DATASET CONTENT >>
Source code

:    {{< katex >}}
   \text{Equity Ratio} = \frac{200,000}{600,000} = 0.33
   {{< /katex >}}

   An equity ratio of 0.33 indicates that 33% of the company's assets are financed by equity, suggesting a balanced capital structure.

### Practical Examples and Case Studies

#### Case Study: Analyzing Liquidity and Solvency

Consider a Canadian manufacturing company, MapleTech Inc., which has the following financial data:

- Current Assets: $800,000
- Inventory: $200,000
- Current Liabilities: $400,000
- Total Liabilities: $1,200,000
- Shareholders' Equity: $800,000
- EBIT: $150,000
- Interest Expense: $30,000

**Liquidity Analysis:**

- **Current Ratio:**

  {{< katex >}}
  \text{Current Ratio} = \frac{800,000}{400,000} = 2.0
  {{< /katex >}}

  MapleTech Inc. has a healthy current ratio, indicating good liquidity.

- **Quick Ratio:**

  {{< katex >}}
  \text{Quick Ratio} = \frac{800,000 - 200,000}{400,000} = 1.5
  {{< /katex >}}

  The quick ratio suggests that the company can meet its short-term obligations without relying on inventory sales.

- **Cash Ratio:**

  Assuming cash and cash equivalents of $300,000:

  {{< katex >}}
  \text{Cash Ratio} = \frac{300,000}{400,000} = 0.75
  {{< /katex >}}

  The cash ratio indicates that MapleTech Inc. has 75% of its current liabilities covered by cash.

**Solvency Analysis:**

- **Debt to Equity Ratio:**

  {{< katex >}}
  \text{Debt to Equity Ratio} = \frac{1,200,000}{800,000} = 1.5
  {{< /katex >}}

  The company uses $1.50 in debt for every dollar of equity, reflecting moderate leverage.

ASSIGNMENT >>
All lines above are to be transcribed exactly.

SOLUTION TO THIS EXERCISE >>
Source code

:    {{< katex >}}
   \text{Equity Ratio} = \frac{200,000}{600,000} = 0.33
   {{< /katex >}}

   An equity ratio of 0.33 indicates that 33% of the company's assets are financed by equity, suggesting a balanced capital structure.

### Practical Examples and Case Studies

#### Case Study: Analyzing Liquidity and Solvency

Consider a Canadian manufacturing company, MapleTech Inc., which has the following financial data:

- Current Assets: $800,000
- Inventory: $200,000
- Current Liabilities: $400,000
- Total Liabilities: $1,200,000
- Shareholders' Equity: $800,000
- EBIT: $150,000
- Interest Expense: $30,000

**Liquidity Analysis:**

- **Current Ratio:**

  {{< katex >}}
  \text{Current Ratio} = \frac{800,000}{400,000} = 2.0
  {{< /katex >}}

  MapleTech Inc. has a healthy current ratio, indicating good liquidity.

- **Quick Ratio:**

  {{< katex >}}
  \text{Quick Ratio} = \frac{800,000 - 200,000}{400,000} = 1.5
  {{< /katex >}}

  The quick ratio suggests that the company can meet its short-term obligations without relying on inventory sales.

- **Cash Ratio:**

  Assuming cash and cash equivalents of $300,000:

  {{< katex >}}
  \text{Cash Ratio} = \frac{300,000}{400,000} = 0.75
  {{< /katex >}}

  The cash ratio indicates that MapleTech Inc. has 75% of its current liabilities covered by cash.

**Solvency Analysis:**

- **Debt to Equity Ratio:**

  {{< katex >}}
  \text{Debt to Equity Ratio} = \frac{1,200,000}{800,000} = 1.5
  {{< /katex >}}

  The company uses $1.50 in debt for every dollar of equity, reflecting moderate leverage.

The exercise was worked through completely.